---- Input for this task

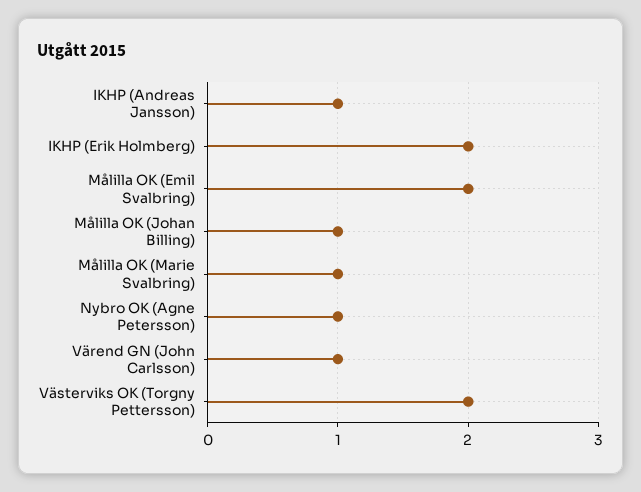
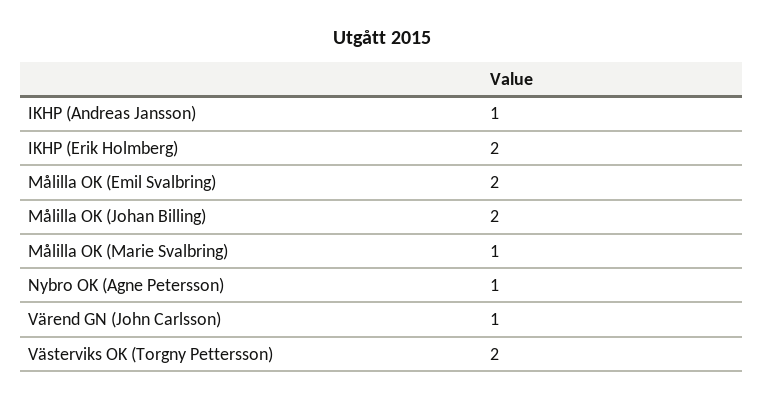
  {
    "IKHP (Andreas Jansson)": 1,
    "IKHP (Erik Holmberg)": 2,
    "Målilla OK (Emil Svalbring)": 2,
-   "Målilla OK (Johan Billing)": 1,
+   "Målilla OK (Johan Billing)": 2,
    "Målilla OK (Marie Svalbring)": 1,
    "Nybro OK (Agne Petersson)": 1,
    "Värend GN (John Carlsson)": 1,
    "Västerviks OK (Torgny Pettersson)": 2
  }

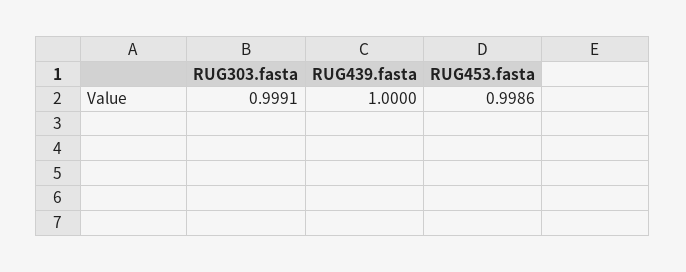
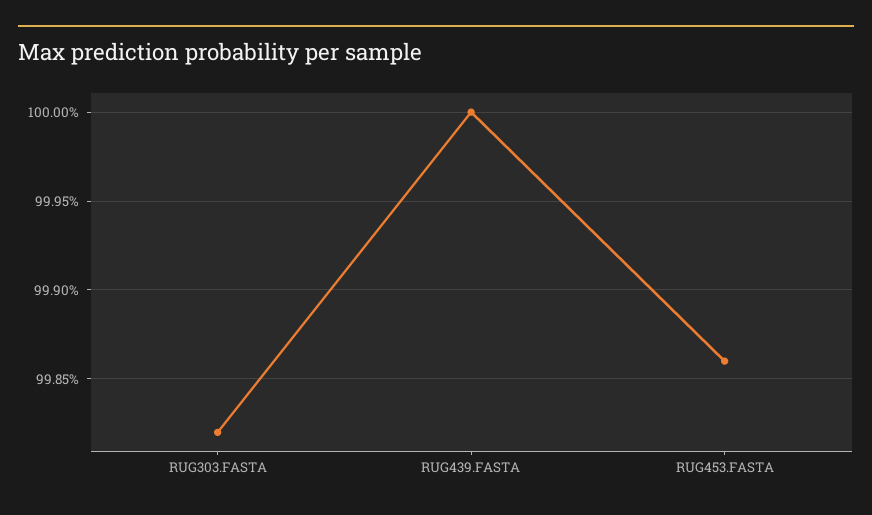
  {
-   "RUG303.fasta": 0.9991,
+   "RUG303.fasta": 0.9982,
    "RUG439.fasta": 1,
    "RUG453.fasta": 0.9986
  }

--------

▶ [Required action]:
Send back the data above word for word, with the pictures left out.

▶ [Answer for this exercise]:
  {
    "IKHP (Andreas Jansson)": 1,
    "IKHP (Erik Holmberg)": 2,
    "Målilla OK (Emil Svalbring)": 2,
-   "Målilla OK (Johan Billing)": 1,
+   "Målilla OK (Johan Billing)": 2,
    "Målilla OK (Marie Svalbring)": 1,
    "Nybro OK (Agne Petersson)": 1,
    "Värend GN (John Carlsson)": 1,
    "Västerviks OK (Torgny Pettersson)": 2
  }

  {
-   "RUG303.fasta": 0.9991,
+   "RUG303.fasta": 0.9982,
    "RUG439.fasta": 1,
    "RUG453.fasta": 0.9986
  }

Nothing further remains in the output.